NLWeb protocol reimagines web interactions through natural language
New open protocol allows websites to behave like AI agents, responding to natural language queries. Microsoft introduced NLWeb, an open protocol that transforms how users interact with websites. Rather than navigating through traditional interfaces, users can simply prompt websites for information or to perform specific tasks using natural language. NLWeb supports the Model Context Protocol (MCP), making content more discoverable and accessible to AI agents. Technical Fellow Ramanathan V. Guha described this as part of the "fourth revolution" in personal computing—communicating with applications through free-form language.

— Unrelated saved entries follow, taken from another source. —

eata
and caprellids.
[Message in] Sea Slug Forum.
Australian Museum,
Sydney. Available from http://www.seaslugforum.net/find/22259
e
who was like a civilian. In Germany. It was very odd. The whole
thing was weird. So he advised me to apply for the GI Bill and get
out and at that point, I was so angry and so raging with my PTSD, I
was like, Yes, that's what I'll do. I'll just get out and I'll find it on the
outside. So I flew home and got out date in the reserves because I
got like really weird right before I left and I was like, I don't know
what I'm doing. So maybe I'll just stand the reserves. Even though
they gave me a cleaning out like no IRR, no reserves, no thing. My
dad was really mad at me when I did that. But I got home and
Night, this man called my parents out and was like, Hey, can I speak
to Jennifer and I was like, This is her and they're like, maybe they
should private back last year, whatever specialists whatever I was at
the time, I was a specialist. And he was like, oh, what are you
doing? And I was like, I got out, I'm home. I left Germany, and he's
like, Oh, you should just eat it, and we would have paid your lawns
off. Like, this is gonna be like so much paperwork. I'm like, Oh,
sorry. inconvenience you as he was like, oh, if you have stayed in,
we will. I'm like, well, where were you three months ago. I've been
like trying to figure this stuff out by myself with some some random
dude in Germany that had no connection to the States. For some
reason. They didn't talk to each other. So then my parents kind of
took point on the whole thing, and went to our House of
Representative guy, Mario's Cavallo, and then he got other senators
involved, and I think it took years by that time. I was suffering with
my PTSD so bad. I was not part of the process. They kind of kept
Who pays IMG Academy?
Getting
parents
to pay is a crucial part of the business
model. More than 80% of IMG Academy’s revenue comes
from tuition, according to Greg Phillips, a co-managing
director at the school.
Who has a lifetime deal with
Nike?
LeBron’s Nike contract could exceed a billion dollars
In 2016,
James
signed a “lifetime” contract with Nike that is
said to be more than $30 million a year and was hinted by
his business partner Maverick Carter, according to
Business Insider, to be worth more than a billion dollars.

Azure AI Foundry expands with 1,900+ models including Elon Musk's Grok 3
For cloud developers, Microsoft announced Azure AI Foundry, providing tools to select and test appropriate AI models for various applications. The platform now includes access to xAI's Grok 3 and Grok 3 mini models from Elon Musk's company, alongside approximately 1,900 other AI models. Microsoft confirmed these models will be hosted and billed directly by the company, with standard Azure service level agreements.
Windows Subsystem for Linux goes open-source
After nine years, Microsoft open-sources WSL, allowing the developer community to contribute directly to the project. In a significant move for the open-source community, Microsoft announced that its Windows Subsystem for Linux (WSL) is now open-source. Windows chief Pavan Davuluri explained that this long-requested feature required significant operating system refactoring to allow WSL to function independently, enabling developers to make contributions that Microsoft can integrate into the Windows pipeline at scale.